A Dutch finance ministry spokesman said the Netherlands, where Deputy Finance Minister Jan Kees de Jager is pushing through a crackdown on tax-dodgers, told Berlin he would be interested in having any data on Dutch taxpayers, news agency Reuters reported.

Liechtenstein precedent

The affair has soured relations between Germany and its Alpine neighbor, which sees the purchasing of the disc as another attack on its cherished banking secrecy.

"Here we have a new form of bank robbery," Swiss lawmaker Pirmin Bischof told Germany's Deutschlandfunk radio. "Before, you had to go to the bank and get hold of the money with a weapon. Today you can do it electronically by stealing data.”

But Schaeuble has said that the government would be legally justified in buying the stolen data. Chancellor Angela Merkel said on Monday she was in favor of acquiring the CD.

"In principle, the decision was made two years ago," Schaeuble told the Augsburger Allgemeine newspaper, referring to a similar case in 2007, when the government handed over as much as five million euros for stolen tax data from Liechtenstein.

Party divided

Controversy over the CD has led to a row developing within Merkel’s Christian Democratic Party (CDU).
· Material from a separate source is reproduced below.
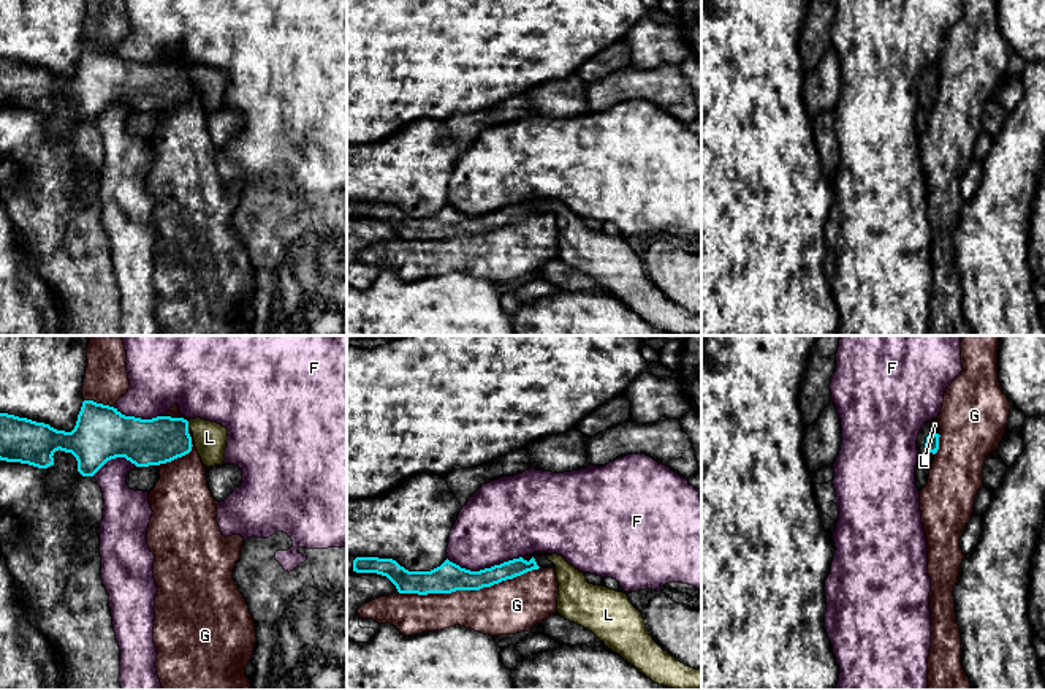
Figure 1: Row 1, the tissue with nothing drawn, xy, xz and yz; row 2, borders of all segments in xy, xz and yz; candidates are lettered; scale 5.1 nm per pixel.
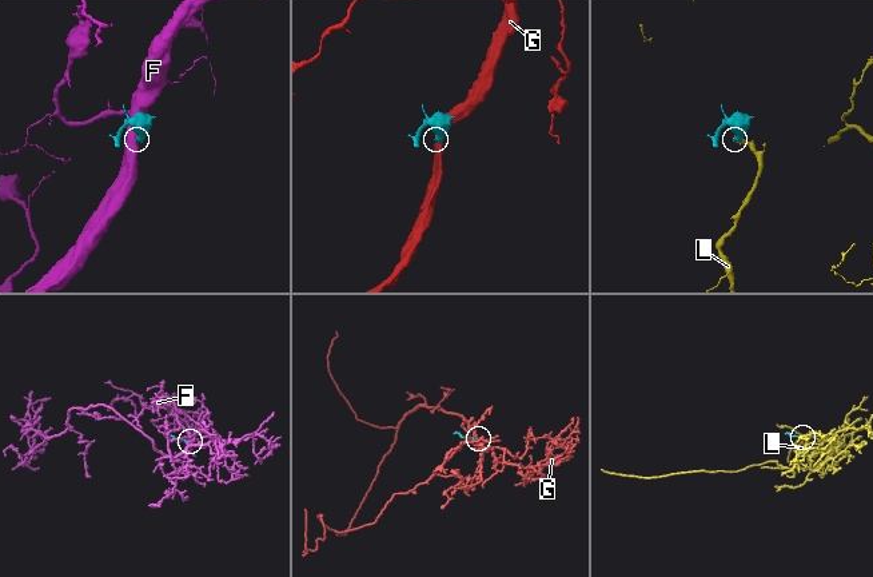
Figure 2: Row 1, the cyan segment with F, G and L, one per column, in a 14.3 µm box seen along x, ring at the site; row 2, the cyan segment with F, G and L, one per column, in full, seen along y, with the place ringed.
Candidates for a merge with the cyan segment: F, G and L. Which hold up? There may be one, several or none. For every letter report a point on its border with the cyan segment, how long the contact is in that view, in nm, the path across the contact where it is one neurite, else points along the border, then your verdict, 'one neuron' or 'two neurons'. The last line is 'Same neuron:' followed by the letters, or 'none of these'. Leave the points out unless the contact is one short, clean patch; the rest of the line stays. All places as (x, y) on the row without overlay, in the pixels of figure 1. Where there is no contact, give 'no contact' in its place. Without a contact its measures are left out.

The party's economic affairs council has spoken out against the move.

Angela Merkel
Merkel wants to be tough on tax evadersImage: picture alliance/dpa

"The state is obliged to use all legal means to arrest the man who has stolen the data," council chairman Kurt Lauk told Tuesday's edition of the Koelner Stadt-Anzeiger newspaper.

The deputy leader of the CDU's parliamentary faction, Guenter Krings, urged his superiors to proceed with caution. "It would be good if we got the data and could get at those tax evaders," he told the Koelner Stadt-Anzeiger.

But Krings insisted that to cooperate with criminals should remain an absolute exception. "If we start setting this example, there is a huge risk that criminals double their money."

Siegfried Kauder, chairman of the German parliament's judiciary committee, and also a member of the CDU, advised against a deal. "We're sending data thieves a message: if you steal, we'll buy it off you," he said.